The guy at the convenience store just told me it’s his last day, which works out well for me because I was going to kill him tomorrow.
— Damon Hunzeker (@DamonHunzeker) March 8, 2017
Outside the cantina, a woman handed out treats to help heal the wounds from the battle. Except…
[a social experiment where I stand outside and give away fresh cookies]
People thank me profusely. They have no idea they’ve been poisoned.
— love and locatelli (@LoveNLunchmeat) March 7, 2017
Little did they know where those cookies would lead.
Since my wish is to be cremated rather than buried, I’d like the legend on the urn to read:
— Crazy Myra (@OutOnTheMoors) February 9, 2017
On the other side of the door, a man cracked his knuckles as people checked to see what he was handing out.
It’s not that I have anything against you.
I just don’t have anything for you.
— Cabo (@Shot_Of_Cabo) January 25, 2017
Back inside, Peter noticed a woman sitting at the bar, dressed in nothing but a bikini. He stepped to her.
[me, flirting] you look like someone with the upper strength to put me in a wood chipper
— Born Miserable (@bornmiserable) March 5, 2017
He was quickly rebuffed.
I’m sorry if I gave you the impression that I was nice.
— My Name is Mommy (@mommywhitfield) March 5, 2017
Peter persisted. Eventually his charm and skill at dueling prevailed, and he learned that he was sitting next to a beach volleyball champion, hence the upper body strength necessary for shoveling him into a wood chipper. He was not destined for that just yet, though. First, he was to take a leisurely stroll with this woman and her pet weasel, Rodrigo.

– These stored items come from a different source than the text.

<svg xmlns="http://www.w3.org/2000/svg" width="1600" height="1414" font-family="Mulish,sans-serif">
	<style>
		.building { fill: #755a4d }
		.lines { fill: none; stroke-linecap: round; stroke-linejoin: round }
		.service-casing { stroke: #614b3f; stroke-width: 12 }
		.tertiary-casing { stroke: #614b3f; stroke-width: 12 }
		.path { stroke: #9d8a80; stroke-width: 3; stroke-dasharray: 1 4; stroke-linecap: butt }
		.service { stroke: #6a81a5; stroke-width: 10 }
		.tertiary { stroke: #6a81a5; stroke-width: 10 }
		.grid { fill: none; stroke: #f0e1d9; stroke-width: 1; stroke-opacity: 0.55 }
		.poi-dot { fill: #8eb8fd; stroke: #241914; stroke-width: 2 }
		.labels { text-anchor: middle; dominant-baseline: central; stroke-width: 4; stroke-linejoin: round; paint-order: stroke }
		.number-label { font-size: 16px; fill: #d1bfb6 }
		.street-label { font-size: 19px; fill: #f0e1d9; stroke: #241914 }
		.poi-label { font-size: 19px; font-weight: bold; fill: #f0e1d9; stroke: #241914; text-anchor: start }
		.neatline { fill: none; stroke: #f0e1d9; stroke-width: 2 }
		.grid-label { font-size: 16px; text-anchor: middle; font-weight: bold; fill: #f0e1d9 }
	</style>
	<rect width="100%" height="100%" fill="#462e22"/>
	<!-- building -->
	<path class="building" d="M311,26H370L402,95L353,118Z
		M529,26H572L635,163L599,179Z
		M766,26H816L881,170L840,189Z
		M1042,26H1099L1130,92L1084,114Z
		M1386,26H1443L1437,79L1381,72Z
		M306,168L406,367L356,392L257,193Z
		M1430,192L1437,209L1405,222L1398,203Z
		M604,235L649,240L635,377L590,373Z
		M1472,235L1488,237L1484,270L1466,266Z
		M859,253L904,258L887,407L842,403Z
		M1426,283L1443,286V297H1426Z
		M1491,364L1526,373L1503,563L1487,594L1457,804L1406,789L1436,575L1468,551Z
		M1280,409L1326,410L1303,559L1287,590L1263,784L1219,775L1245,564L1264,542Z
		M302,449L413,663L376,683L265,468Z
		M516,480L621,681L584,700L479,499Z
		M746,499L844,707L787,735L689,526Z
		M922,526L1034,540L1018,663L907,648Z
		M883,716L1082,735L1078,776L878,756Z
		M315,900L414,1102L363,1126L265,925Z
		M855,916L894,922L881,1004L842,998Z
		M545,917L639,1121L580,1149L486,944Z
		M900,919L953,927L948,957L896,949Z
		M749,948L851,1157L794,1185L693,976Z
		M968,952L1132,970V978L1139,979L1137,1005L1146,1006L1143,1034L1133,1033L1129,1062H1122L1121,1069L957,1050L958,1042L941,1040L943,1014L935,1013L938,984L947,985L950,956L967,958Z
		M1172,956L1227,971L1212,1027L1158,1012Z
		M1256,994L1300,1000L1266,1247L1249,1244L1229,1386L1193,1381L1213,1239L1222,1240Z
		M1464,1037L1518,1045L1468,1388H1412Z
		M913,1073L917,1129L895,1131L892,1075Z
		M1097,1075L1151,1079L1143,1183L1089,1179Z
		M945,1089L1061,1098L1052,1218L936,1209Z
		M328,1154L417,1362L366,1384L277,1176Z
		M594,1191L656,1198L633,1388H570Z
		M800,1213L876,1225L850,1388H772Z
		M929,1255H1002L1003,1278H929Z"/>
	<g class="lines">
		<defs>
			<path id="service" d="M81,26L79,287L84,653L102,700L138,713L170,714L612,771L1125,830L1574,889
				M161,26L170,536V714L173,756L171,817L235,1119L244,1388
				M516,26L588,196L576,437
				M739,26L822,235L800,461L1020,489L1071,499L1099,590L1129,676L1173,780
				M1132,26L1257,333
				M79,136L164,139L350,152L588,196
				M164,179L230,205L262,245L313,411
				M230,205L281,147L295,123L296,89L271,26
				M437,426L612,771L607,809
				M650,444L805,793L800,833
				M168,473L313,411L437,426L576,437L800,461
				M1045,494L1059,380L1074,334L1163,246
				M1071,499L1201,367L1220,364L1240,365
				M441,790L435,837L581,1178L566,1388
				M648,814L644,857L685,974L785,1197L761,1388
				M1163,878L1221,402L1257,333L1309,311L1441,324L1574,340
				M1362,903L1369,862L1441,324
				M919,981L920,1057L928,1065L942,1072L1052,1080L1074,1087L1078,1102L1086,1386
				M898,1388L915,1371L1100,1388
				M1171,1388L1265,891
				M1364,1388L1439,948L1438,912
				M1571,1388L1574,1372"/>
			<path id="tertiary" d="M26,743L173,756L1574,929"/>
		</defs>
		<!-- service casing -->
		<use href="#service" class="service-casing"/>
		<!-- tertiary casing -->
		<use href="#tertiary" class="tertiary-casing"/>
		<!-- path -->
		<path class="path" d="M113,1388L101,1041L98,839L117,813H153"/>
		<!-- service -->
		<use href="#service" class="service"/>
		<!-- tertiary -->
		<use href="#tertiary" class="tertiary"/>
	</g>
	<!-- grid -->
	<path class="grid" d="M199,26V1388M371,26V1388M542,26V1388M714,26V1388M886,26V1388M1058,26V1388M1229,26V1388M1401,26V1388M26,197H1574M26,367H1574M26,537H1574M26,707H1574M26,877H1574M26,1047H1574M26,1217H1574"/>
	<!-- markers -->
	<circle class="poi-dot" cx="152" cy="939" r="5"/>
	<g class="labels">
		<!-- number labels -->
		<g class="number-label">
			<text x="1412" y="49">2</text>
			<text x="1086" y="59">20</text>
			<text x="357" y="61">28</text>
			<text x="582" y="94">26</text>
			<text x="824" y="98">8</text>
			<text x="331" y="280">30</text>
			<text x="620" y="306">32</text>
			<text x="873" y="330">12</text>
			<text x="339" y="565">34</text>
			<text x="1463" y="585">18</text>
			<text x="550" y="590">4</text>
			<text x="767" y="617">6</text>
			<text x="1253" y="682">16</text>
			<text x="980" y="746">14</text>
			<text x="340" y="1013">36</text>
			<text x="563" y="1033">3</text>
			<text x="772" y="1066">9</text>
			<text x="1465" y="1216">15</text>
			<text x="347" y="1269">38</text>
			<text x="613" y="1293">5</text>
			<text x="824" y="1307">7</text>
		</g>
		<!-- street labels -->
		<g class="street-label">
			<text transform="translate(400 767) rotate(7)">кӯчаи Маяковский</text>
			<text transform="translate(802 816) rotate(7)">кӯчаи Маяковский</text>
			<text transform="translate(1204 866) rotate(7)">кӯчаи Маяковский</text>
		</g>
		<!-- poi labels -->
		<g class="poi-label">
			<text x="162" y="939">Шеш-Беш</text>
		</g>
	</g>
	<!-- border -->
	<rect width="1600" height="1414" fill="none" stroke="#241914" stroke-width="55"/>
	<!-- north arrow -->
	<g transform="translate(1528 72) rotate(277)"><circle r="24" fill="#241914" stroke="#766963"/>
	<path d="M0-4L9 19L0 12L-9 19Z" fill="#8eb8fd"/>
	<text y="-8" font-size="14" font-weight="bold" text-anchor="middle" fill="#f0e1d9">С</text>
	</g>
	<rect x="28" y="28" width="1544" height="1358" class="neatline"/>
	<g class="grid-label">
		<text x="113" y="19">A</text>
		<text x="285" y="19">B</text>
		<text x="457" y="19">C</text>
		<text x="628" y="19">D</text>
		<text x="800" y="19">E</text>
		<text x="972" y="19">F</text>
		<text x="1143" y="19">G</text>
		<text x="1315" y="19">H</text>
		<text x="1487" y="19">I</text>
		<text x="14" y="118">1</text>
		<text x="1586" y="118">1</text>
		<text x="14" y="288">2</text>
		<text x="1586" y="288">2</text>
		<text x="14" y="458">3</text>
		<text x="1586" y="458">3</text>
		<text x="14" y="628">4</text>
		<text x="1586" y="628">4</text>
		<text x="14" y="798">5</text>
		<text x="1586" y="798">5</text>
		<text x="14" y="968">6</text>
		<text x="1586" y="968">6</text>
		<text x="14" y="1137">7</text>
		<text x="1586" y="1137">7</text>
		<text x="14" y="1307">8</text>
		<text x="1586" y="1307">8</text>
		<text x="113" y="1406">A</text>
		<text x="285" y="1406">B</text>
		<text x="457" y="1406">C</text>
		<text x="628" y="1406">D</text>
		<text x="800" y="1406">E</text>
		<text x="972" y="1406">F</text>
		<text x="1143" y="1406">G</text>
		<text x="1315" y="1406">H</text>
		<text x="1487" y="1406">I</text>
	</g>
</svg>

The pair stepped out of the bar and walked past Peter’s car, which was sporting a boot at that point. He still had to answer for Germaine’s death, but usually the town overlooked casualties from dueling, so he wasn’t overly concerned. For the time being, all that was required was that he enjoy the calm the town was offering, if only for a moment.
They came upon a swimming pool; the gate was unlocked. The volleyball player looked at Peter and asked a simple question. “Cannonball?” He jumped, tucking his legs to his chest and waiting for the splash. The lady smiled while the weasel kinda just sat there. It’s what they do.
Meanwhile, across town, a soupcon of bourbon was poured in honor of my arrival. I just had to finish my tale first.
Hey, here comes that guy whose stories never have a point. I love this guy.